(Beginning of TEXT FOR ANALYSIS)

Discussions for a new relief/stimulus bill fell apart this week, apparently. It began with tumult, as President Trump, infected with COVID-19 and taking a cocktail of drugs including hormone-altering steroids, tweeted on Oct. 6 that federal aid for the economic harm from the pandemic will resume after the Nov. 3 election. He then reversed that position, muddying the waters.

Meanwhile, House Speaker Nancy Pelosi (D-Calif.) and Treasury Secretary Steven Mnuchin discussed a stand-alone bailout of air carriers facing financial distress and making thousands of job cuts. Further, the president has mentioned a separate round of $1,200 stimulus checks for individual Americans.

Additional Paycheck Protection Program loans for small-business owners are possible, according to the president. It is unclear, though, what the prospects of such aid is amid the rhetoric on and off Twitter for a new economic recovery package before the Nov. 3 election.

Much is uncertain, which is not what businesses and investors cheer. One consequence of Washington failing to deliver more federal aid to businesses and the households that patronize them will be a deeper weakening of consumer purchasing power across the U.S. Unfortunately, that process which characterizes economic recessions is underway.

According to the Economic Policy Institute, the ending of weekly $600 jobless benefits in late July cut personal income by $667 billion, expressed on an annual basis, in August.

“One way to scale this impact is to express it as the equivalent of an across-the-board pay cut for all U.S. workers — in these terms it can be thought of as an economy-wide 7.1% pay cut,” writes the EPI’s Josh Bivens. “In September’s data, when the full $600 is completely gone from personal income data, this will rise to closer to 10%.”

(End of TEXT FOR ANALYSIS)

**EXERCISE INSTRUCTIONS:**
a. In the stimulus article, by how much did the end of the weekly $600 jobless benefits cut personal income in August?
b. Retype part of the stimulus article word for word. Begin at the words "Additional Paycheck Protection" and stop after "recessions is underway.".
c. Extend the stimulus article past its final sentence.

(Beginning of LISTED ENTRIES)

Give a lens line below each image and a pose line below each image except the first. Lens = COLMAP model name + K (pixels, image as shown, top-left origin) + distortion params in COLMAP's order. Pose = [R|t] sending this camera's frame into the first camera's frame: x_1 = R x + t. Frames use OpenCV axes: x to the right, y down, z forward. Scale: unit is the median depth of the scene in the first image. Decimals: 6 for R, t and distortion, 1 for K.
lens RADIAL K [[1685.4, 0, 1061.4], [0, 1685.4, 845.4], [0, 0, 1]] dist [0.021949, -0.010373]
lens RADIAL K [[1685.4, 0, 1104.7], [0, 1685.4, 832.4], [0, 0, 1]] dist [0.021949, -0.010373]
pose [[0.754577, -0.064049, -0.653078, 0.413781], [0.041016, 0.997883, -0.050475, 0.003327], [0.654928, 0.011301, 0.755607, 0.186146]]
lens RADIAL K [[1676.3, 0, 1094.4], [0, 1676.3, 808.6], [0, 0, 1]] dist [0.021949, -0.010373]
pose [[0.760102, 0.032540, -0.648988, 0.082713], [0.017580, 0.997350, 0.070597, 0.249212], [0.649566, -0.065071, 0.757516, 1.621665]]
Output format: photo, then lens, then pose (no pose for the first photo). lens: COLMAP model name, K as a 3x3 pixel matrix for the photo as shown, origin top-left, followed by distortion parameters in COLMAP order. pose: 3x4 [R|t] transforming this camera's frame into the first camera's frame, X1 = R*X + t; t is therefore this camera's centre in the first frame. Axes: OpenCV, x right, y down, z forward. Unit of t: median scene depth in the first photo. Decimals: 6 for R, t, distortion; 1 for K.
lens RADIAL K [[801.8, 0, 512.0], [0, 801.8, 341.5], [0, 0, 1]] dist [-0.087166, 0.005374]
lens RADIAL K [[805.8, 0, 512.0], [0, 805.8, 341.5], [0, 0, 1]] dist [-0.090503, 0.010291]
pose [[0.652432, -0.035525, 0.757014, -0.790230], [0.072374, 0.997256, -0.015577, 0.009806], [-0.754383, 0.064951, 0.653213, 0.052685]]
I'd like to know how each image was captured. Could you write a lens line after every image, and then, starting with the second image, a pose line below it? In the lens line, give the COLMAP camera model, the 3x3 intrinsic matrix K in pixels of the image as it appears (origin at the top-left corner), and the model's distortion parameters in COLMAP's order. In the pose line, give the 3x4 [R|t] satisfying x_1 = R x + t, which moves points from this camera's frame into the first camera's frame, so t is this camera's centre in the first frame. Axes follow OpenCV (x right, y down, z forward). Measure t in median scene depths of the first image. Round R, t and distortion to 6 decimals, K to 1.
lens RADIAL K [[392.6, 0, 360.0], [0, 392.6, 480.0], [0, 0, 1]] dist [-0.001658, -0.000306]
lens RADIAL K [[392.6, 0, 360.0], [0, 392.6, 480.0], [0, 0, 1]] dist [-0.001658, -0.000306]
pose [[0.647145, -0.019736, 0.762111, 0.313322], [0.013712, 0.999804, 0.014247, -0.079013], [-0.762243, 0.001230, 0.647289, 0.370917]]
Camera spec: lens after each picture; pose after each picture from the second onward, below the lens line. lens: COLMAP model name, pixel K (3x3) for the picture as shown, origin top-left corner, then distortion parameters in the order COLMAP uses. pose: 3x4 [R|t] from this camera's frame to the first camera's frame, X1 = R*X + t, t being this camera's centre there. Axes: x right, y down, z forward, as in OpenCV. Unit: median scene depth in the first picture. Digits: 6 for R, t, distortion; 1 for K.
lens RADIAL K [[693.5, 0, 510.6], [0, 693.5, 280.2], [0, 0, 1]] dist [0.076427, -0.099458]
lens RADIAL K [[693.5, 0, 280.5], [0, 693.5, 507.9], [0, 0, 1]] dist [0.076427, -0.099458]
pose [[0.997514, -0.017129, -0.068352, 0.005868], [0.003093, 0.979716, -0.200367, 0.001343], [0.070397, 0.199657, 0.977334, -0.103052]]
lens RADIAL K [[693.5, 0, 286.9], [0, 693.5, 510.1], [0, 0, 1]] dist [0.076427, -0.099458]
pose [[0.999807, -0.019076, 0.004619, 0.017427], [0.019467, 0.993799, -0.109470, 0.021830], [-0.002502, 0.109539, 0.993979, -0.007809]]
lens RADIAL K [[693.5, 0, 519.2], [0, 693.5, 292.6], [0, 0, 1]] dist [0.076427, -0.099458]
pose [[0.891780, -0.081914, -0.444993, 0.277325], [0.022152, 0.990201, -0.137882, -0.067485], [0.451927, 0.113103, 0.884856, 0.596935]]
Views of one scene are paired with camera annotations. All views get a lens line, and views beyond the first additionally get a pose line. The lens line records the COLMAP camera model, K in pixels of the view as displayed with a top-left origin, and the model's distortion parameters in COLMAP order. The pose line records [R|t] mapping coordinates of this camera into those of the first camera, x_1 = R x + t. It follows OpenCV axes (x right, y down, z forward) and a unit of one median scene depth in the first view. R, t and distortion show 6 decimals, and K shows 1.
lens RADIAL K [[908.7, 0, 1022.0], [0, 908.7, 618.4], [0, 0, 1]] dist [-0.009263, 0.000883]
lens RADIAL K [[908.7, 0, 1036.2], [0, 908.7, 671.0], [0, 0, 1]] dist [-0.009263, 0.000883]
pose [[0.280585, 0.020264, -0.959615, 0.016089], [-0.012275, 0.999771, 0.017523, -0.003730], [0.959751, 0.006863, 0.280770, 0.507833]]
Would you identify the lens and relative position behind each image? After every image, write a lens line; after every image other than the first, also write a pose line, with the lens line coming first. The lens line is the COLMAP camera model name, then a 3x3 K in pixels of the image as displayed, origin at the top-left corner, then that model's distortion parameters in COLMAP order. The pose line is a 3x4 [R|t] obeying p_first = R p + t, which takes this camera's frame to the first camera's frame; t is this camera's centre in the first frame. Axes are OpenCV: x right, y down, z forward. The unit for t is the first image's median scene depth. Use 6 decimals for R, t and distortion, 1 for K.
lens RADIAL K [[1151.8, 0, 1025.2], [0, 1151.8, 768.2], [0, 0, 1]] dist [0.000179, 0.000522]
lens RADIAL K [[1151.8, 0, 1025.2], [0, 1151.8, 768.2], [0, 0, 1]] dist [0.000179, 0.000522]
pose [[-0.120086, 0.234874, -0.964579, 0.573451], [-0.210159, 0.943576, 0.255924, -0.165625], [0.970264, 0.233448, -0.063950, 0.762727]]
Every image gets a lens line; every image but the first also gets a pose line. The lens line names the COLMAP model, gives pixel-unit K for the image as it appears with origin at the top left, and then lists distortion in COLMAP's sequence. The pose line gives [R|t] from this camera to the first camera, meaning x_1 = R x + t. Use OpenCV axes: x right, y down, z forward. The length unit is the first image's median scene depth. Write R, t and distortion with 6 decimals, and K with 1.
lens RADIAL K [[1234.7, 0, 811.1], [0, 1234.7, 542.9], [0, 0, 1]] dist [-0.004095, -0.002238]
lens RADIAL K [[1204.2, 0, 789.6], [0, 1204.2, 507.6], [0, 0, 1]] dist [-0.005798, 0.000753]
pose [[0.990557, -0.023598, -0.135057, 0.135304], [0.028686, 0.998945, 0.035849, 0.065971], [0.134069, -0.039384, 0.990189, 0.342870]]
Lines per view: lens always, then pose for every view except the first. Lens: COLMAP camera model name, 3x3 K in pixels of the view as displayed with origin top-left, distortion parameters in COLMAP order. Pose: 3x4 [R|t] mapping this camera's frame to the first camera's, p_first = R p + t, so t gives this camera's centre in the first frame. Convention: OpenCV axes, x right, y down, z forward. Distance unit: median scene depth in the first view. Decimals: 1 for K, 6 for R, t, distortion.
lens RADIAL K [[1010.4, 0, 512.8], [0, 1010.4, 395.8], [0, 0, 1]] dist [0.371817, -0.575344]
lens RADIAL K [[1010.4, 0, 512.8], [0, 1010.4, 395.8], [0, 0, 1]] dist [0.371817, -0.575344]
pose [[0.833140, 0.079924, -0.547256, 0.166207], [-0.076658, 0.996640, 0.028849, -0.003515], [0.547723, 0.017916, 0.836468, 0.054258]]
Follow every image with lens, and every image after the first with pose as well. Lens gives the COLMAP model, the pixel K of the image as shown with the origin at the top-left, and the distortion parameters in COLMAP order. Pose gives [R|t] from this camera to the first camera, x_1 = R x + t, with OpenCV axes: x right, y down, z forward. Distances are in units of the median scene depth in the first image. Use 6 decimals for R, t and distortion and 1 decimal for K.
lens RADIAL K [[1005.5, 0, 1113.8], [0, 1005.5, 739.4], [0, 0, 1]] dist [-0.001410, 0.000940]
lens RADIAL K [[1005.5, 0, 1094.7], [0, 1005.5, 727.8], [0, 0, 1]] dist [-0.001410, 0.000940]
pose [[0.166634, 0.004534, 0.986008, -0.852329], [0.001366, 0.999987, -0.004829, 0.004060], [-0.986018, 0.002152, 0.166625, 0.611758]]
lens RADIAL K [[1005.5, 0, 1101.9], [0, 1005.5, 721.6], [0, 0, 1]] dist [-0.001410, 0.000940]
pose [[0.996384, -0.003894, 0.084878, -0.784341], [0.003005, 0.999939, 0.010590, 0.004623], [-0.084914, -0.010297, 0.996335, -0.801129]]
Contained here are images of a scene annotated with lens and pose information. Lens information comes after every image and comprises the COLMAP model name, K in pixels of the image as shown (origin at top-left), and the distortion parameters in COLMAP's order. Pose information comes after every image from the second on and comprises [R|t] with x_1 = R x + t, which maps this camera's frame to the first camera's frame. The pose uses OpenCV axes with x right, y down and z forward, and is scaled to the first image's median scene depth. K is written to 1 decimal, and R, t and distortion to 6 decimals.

(End of LISTED ENTRIES)

**ANSWERS:**
a. By $667 billion, expressed on an annual basis.

b.
Additional Paycheck Protection Program loans for small-business owners are possible, according to the president. It is unclear, though, what the prospects of such aid is amid the rhetoric on and off Twitter for a new economic recovery package before the Nov. 3 election.

Much is uncertain, which is not what businesses and investors cheer. One consequence of Washington failing to deliver more federal aid to businesses and the households that patronize them will be a deeper weakening of consumer purchasing power across the U.S. Unfortunately, that process which characterizes economic recessions is underway.

c.
At the beginning of October, Small Business for America’s Future, an advocacy group based in Washington, D.C., conducted an online survey of 1,511 small-business owners from its national network. The findings are alarming, as mom-and-pop shops’ hiring steered the U.S. economy out of the Great Recession in mid-2009.

“The pandemic continues to hit small business owners hard, with 15% saying their businesses can only survive through October without further federal relief and 34% saying they can only make it to the end of 2020. More than half, 52%, “say that Congress should pass a new economic relief package.”

Meanwhile, COVID-19 has hammered down the tax revenue of state and local governments. Their need for relief/stimulus from Washington looms large. Without that cash infusion, there will be service cuts and price hikes. Such an outcome will also slow growth in the private-sector economy.

Jerome Powell heads the Federal Reserve Bank. “Too little support would lead to a weak recovery, creating unnecessary hardship for households and businesses,” he said on Oct. 6. “Over time, household insolvencies and business bankruptcies would rise, harming the productive capacity of the economy, and holding back wage growth.”

The clock is ticking in the nation’s capital.